Dalla macchia bassa a quella alta, il passo è breve: subentra infatti, sui costoni dell’acropoli, una vegetazione in cui – assieme a un sottobosco formato, fra l’altro, da ginestre, fìlliree, corbezzoli – predomina il leccio, essenza tipicamente mediterranea. In epoca classica il suo legno, duro e pressoché incorruttibile, era ricercato per costruzioni navali ed opere sotterranee, mentre col tannino estratto dalla corteccia si provvedeva alla concia delle pelli e del cuoio. Né mancano il carrubo, leguminosa del terziario coltivata per uso alimentare, e il pino domestico, da pinoli, caratteristico anch’esso dei climi mediterranei. La ricca fauna è rappresentata da alcuni mammiferi come il coniglio selvatico, il riccio e la volpe. Ma non illudiamoci di incontrarli durante la nostra visita: sono animali che sfuggono l’uomo.
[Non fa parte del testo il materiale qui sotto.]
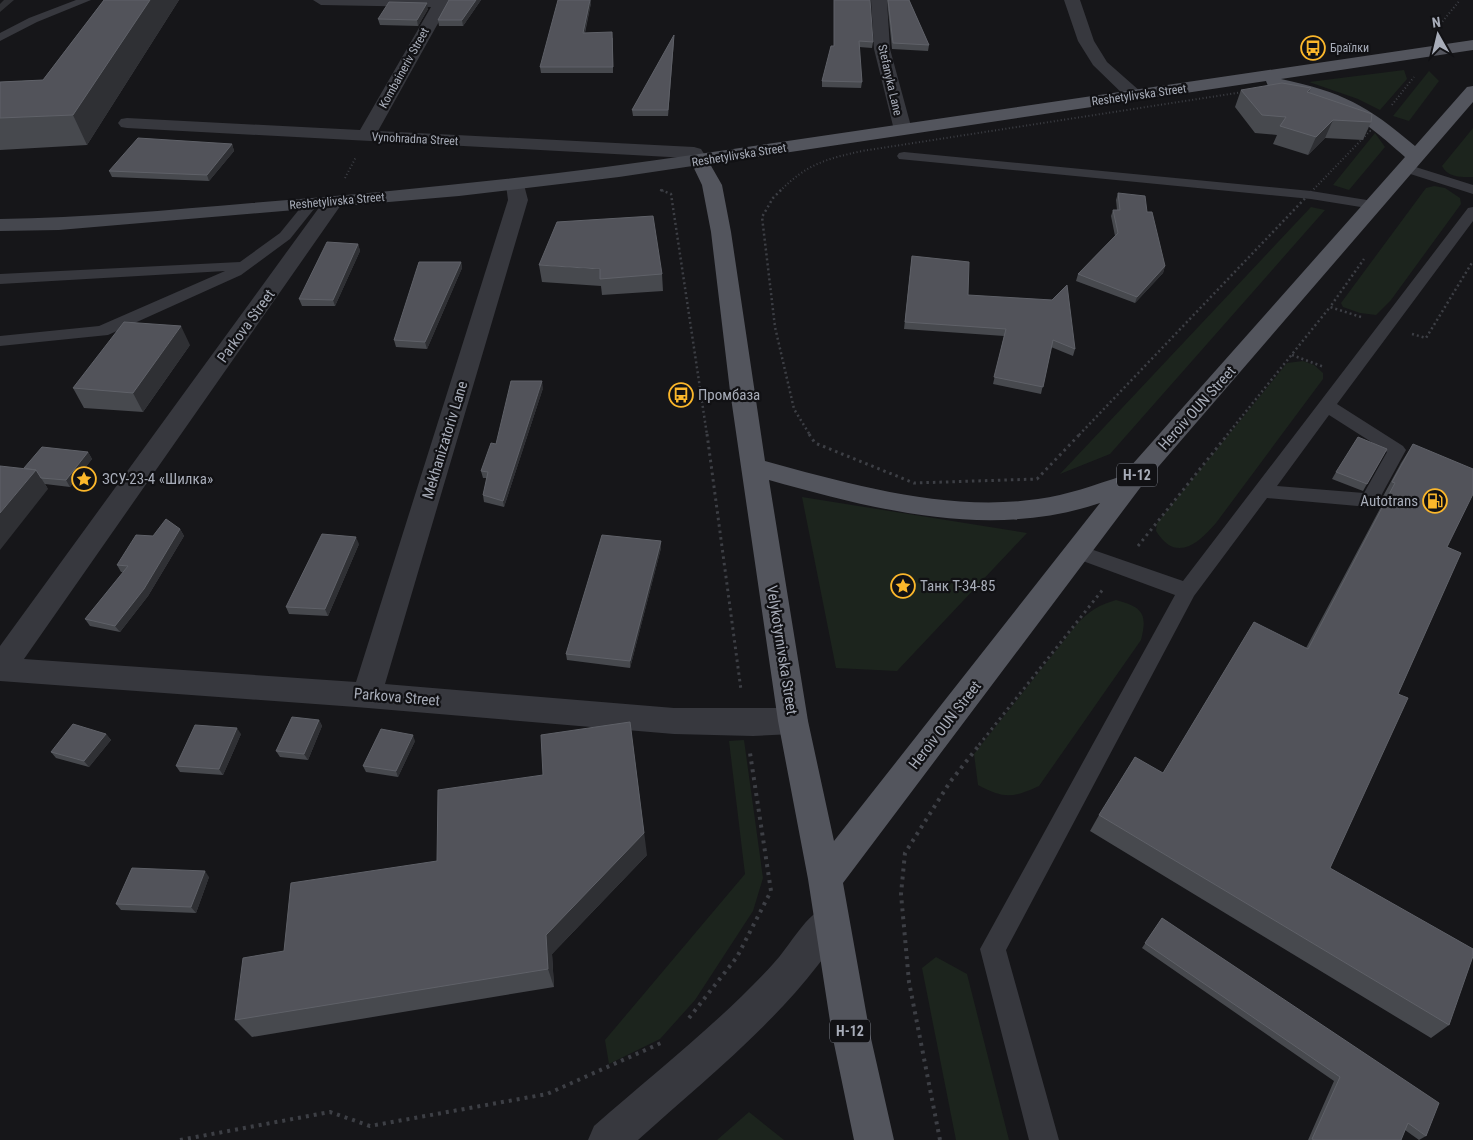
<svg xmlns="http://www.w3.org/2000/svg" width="1473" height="1140" font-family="'Roboto Condensed',sans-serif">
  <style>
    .green { fill: #1c241d }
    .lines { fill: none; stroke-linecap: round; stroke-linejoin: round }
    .path-far3 { stroke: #3d3f45; stroke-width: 2; stroke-dasharray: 1 2.5; stroke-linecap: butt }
    .path-far2 { stroke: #3d3f45; stroke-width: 2.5; stroke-dasharray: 2 3; stroke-linecap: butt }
    .path-far1 { stroke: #3d3f45; stroke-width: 3; stroke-dasharray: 2.5 4; stroke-linecap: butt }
    .path { stroke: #3d3f45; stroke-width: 4; stroke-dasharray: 3 5; stroke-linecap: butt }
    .lane { fill: #37383e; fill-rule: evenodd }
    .street { fill: #37383e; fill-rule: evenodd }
    .secondary { fill: #45474e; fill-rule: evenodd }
    .primary { fill: #53555d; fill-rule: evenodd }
    .wall { fill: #47494e }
    .shaded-wall { fill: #2f3034 }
    .building { fill: #52535a; stroke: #5f6168 }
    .labels { text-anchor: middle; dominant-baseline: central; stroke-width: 4.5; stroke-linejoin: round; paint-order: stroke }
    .far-poi-label { font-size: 12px; fill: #a8adb9; stroke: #111114; text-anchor: start }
    .far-street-label { font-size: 12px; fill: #a8adb9; stroke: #111114 }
    .shield { fill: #111114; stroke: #7b7e88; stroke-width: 1 }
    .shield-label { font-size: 14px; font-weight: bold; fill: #a8adb9 }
    .street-label { font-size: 15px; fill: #a8adb9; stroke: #111114 }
    .poi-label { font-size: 15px; fill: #a8adb9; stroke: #111114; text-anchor: start }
  </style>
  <rect width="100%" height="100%" fill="#161619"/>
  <path class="green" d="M1404,70L1407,79L1380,110L1358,99L1309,82Z
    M1429,71L1439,81L1409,121L1393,116Z
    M1473,128V177C1461,177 1448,178 1442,166Z
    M1375,133L1385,147L1349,190L1333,185Z
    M1434,186L1445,188L1460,198L1461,204L1391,300L1376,315L1360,313L1343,307L1341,303L1426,188Z
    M1311,207L1325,210L1110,454L1060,474Z
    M1303,361L1314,365L1323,373V379L1216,523C1198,544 1176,563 1156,531L1157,523L1287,363Z
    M802,497L1027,533L897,671L836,668Z
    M1116,600C1142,607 1148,613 1141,640L1039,786C1013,798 1004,799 978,785L974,754L1077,624C1089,611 1099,605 1116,600Z
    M744,740L763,878L753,911L695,1000L660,1039L609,1064L605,1040L745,874L729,741Z
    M936,957L967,974L1009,1140H956L922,968Z
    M749,1112L784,1140H717Z"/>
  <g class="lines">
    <path class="path-far3" d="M1438,27L1460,0
      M1392,105L1414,77
      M345,178L356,157
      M660,190L664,191
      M780,191C807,164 826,159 862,151L1256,90L1326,101L1342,107L1370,131L1312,191"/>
    <path class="path-far2" d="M661,190L671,194L707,435
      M781,190L773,198L762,217L775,327L794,409L810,435
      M1361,317L1330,307L1364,259
      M1412,334L1426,338L1473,261
      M1292,355L1324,367
      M1079,435L1313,190
      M1227,435L1330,307"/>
    <path class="path-far1" d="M707,434L741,690
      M809,434L815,443L914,483L1037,479L1080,434
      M1138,546L1228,434
      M979,745L1104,588"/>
    <path class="path" d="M689,1018L737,957L771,891L750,753
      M180,1140L330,1112L370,1126L547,1094L661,1043
      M940,1140L909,982L901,894L905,853L950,782L980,744"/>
    <path class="lane" d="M76,0H91L37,22L0,41V33L29,18Z
      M904,152L1311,191L1373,201L1380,205L1373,209L1311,199L899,159L897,156L899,153Z
      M1406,164L1473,185V194L1401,171L1399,168Z
      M311,200L318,204L290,239L241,275L108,335L0,346V336L99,326L225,271L0,284V274L240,262L280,233L306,201Z
      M1473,207V221L1337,404L1403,446L1406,450L1376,505L1369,507L1267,498L1194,596L1006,950L1059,1140H1029L980,949L1175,595L1072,557L1069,552L1072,547L1079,545L1183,581L1468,208ZM1329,415L1387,452L1364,493L1277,486Z"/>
    <path class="street" d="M313,0H451L378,131L694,147L701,149L708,160L706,164H692L688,158L127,128L121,127L118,123L121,119L127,118L360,130L431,7L321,5Z
      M871,0H887L890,49L912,130L909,134H897L894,130L874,49Z
      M1064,0H1080L1094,41L1107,62L1141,92L1144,96L1141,100H1129L1093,65L1078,41Z
      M516,179L523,181L528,200L385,684L674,708H793L804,712L808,721L804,730L793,734L753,736L674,734L356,707L0,681V646L326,198H340L343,202L24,659L356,682L508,200L506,185L509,181Z
      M830,904L842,909L848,921C840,938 829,951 818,965C767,1031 700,1084 638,1140H588L594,1126C654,1073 719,1023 773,964C791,945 805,914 830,904Z"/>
    <path class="secondary" d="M699,154L706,156L708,160L706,164L619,177L459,196L59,230L0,231V219C84,218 168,210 252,203C402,191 551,176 699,154Z"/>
    <path class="primary" d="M1473,40V50L1281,79C1342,92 1367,105 1415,146L1467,87L1473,86V102L1140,488L843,883L870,1034L894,1140H854L832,1034L808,879L778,721L730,391L711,232L702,185L690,160L692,156L699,154ZM1266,81L1268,86C1286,90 1304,93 1321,99C1353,111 1380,135 1405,157L1122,476C1094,485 1068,495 1038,499C947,512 853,485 765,461L731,232L722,185L710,164ZM769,480C876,510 991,540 1100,503L834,841L808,721Z"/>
  </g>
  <path class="wall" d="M104,0H179L87,145L0,150V82L43,80Z
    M449,0H481L463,26H439L438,20Z
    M834,0L873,42L872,48L859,47L862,82L861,88L822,87V81L834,46Z
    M887,0H909L929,45L928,51L892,49Z
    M591,3L585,33L613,38V73H541L540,67Z
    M428,9L418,26L380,25L378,19Z
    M674,40L668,116H633L632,110Z
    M1311,88L1309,93L1371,122L1363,140L1325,138L1308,155L1273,144L1277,135L1255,133L1235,107L1241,90Z
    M232,144L234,151L209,181L112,177L109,171Z
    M1118,193L1147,212L1165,266L1163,273L1135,303L1076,281L1078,274L1115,236L1111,216L1113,210H1117L1116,200Z
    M358,244L360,251L335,306H302L299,299Z
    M912,256L968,295L1075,349L1073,356L1051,347L1041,394L993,384L1004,336L904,329Z
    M461,262L462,268L427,349L396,347L394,340Z
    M539,265L662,274L663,291L602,295L601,286L542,282Z
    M190,345L143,412L84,408L73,388Z
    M543,388L504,507L484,502L483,495L487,478H483L481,471L496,444Z
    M1413,444L1447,547L1398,694L1330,868L1449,1025L1431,1038L1090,831L1099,815L1163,773L1306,648L1384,501L1381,500L1401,463Z
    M1387,449L1363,491L1332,479L1336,472Z
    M88,452L92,459L70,487L45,484L48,489L24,468Z
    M180,529L184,536L148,596L120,632L90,626L85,619L124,572H121L117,565L153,536Z
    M661,541V548L630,668L567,660L566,654Z
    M359,544L328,616L289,614L286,607Z
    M319,720L322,726L308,760L280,757L276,751Z
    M106,734L111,740L89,767L56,758L51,752Z
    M241,734L223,775L180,772L176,766Z
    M415,741L398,777L366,772L363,766Z
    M647,855L552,954L554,987L252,1037L235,1020L284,951Z
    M209,877L196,913L121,910L116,904Z
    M1162,918L1426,1136L1419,1140L1405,1130L1401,1140H1308L1334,1081L1142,948Z"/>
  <path class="shaded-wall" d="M4,0H14L0,12V4Z
    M150,0H179L87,145L73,115Z
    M476,0H481L463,26L462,20Z
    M590,0H591V3L583,39V33Z
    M427,3L428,9L418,26L417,20Z
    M674,35V40L668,116V110Z
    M1333,120L1325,138L1308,155L1316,137Z
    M232,144L234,151L209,181L207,175Z
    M358,244L360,251L335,306L333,300Z
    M461,262L462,268L427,349L425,342Z
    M1165,266L1163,273L1135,303L1137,297Z
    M181,326L190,345L143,412L133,393Z
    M542,381L543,388L504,507L503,501Z
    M88,452L92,459L70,487L66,480Z
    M36,470L48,489L0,550V513Z
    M180,529L184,536L148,596L120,632L115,626Z
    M356,537L359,544L328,616L325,609Z
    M661,541V548L630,668V661Z
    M319,720L322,726L308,760L304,754Z
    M630,722L647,855L552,954L554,987L548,969L546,935Z
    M237,728L241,734L223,775L219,769Z
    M106,734L111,740L89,767L84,761Z
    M413,735L415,741L398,777L396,771Z
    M205,871L209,877L196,913L191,907Z"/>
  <path class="building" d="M104,0H150L73,115L0,118V82L43,80Z
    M449,0H476L462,20H438Z
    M558,0H590L583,33L612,32L613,67H540Z
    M834,0H870L873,42L859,41L862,82L822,81L831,46H834Z
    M888,0H909L929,45L893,43Z
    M389,2L427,3L417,20L378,19Z
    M674,35L668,110H632Z
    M1282,83L1311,88L1307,92L1372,114L1371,122L1333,120L1316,137L1280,126L1286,117L1262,115L1241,90Z
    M138,138L232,144L207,175L109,171Z
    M1118,193L1145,196L1147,212H1152L1165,266L1137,297L1078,274L1118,233L1113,210H1120Z
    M653,216L662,274L600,279V269L539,265L557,222Z
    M327,242L358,244L333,300L299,299Z
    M912,256L969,262L968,295L1052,300L1067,285L1075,349L1053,340L1043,387L994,377L1006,329L905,322Z
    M419,262H461L425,342L394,340Z
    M124,322L181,326L133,393L73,388Z
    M511,381H542L503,501L483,495L488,472L481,471L491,443L496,444Z
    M1358,437L1387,449L1367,484L1336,472Z
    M1413,444L1473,469V494L1447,547L1461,553L1398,694L1408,698L1330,868L1473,949V956L1449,1025L1099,815L1135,757L1163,773L1254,622L1308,649L1395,483L1392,482Z
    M42,447L88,452L66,480L41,478L36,470L24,468Z
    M0,466L36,470L0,513Z
    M166,519L180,529L144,589L115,626L85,619L128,566L117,565L136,535L153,536Z
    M322,534L356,537L325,609L286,607Z
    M602,535L661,541L630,661L566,654Z
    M292,717L319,720L304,754L276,751Z
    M630,722L644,833L546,935L548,969L235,1020L243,958L284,951L291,883L437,861L438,790L543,775L541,735Z
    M73,724L106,734L84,761L51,752Z
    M195,725L237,728L219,769L176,766Z
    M381,729L413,735L396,771L363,766Z
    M132,868L205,871L191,907L116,904Z
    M1162,918L1439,1103L1426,1136L1408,1123L1401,1140H1314L1312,1139L1340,1077L1145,943Z"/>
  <defs>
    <g id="bus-ring" transform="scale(1.25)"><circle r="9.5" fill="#111114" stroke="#fbb72b" stroke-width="1.5"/><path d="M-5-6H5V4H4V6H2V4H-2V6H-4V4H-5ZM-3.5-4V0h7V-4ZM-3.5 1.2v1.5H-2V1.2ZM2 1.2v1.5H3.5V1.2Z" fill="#fbb72b"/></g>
    <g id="sight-ring" transform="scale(1.25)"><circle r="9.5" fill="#111114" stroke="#fbb72b" stroke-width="1.5"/><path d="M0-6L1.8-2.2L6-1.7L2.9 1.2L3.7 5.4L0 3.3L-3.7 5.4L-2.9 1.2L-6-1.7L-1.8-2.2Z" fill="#fbb72b"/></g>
    <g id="fuel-ring" transform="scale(1.25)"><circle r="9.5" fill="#111114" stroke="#fbb72b" stroke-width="1.5"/><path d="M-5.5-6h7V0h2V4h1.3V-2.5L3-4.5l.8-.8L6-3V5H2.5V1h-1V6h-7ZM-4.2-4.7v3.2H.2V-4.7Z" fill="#fbb72b"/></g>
  </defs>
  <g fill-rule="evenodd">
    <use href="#bus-ring" x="1313" y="48"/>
    <use href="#bus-ring" x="681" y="395"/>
    <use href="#sight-ring" x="84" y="479"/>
    <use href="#fuel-ring" x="1435" y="501"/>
    <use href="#sight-ring" x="903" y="586"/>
  </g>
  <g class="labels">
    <g class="far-poi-label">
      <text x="1330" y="48">Браїлки</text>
    </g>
    <g class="far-street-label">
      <text transform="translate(404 68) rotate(-61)">Kombaineriv Street</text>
      <text transform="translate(890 80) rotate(77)">Stefanyka Lane</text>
      <text transform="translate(1139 95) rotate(-8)">Reshetylivska Street</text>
      <text transform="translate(415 139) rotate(3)">Vynohradna Street</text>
      <text transform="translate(739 155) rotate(-9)">Reshetylivska Street</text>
      <text transform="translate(337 201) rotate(-5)">Reshetylivska Street</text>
    </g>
    <g class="shield">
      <rect x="1117" y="463.5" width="40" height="23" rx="4"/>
      <rect x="830" y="1019.5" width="40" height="23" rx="4"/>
    </g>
    <g class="shield-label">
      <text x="1137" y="475">Н-12</text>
      <text x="850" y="1031">Н-12</text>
    </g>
    <g class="street-label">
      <text transform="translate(246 326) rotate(-54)">Parkova Street</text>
      <text transform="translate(1197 408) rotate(-48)">Heroiv OUN Street</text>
      <text transform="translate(445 440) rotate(-73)">Mekhanizatoriv Lane</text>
      <text transform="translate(782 650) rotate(81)">Velykotyrnivska Street</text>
      <text transform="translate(397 697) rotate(5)">Parkova Street</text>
      <text transform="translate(945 725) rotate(-52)">Heroiv OUN Street</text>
    </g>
    <g class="poi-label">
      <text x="698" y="395">Промбаза</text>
      <text x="102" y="479">ЗСУ-23-4 «Шилка»</text>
      <text x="1418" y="501" text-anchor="end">Autotrans</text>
      <text x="920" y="586">Танк Т-34-85</text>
    </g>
  </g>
  <g transform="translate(1438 35) rotate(352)" stroke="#111114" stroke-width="4" paint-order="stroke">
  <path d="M0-4L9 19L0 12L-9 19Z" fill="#a8adb9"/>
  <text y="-8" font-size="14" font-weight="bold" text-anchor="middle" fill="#a8adb9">N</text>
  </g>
</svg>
Tra gli uccelli, abbondano passeracei come la capinera, l’occhiocotto, la sterpazzola; numerose anche le cince e alcuni corvidi: la cinciarella e la cinciallegra, la gazza e la ghiandaia.

 

A nord dell’acropoli, nella piana di Licela, ad est, attorno al lago d’Averno, e a sud, dove si trova il lago Fusaro (l’antica Palus Acherusia), si estendevano zone acquitrinose e malsane, che già i greci tentarono di bonificare. Il lago di Licola è stato prosciugato soltanto agli inizi del secolo scorso, tuttavia la zona – dove fra l’altro erano necropoli che hanno restituito splendidi corredi – continua a mantenersi prevalentemente umida, grazie ai numerosi canali di scolo che l’attraversano: possiamo così osservare la tipica cannuccia di palude, la tifa, il giunco fiorito e la carice. In alcuni tratti fioriscono la salciarella, il giglio palustre e la mentuccia d’acqua.

 

Vivono in questo ambiente l’usignolo di fiume e la gallinella d’acqua, che nidifica nei canneti: da essa prese il nome la famosa Silva Gallinaria dei romani, di cui l’attuale fitto leccete rappresenta appunto un residuo. In primavera e autunno fanno sosta qui anche l’airone cenerino e la garzetta, nonché la beccaccia. Naturalmente, nelle acque melmose dei canali rane verdi e bisce sguazzano ch’è un piacere. Ma oltre alla natura selvaggia c’è quella "domestica" dei campi coltivati, di orti e frutteti: anche qui si può scoprire qualcosa dell’antica Cuma. Come l’anfiteatro situato a sud, fuori dalle mura urbane, nel cui ovale prosperano, assieme ad altre colture, pacifici vigneti.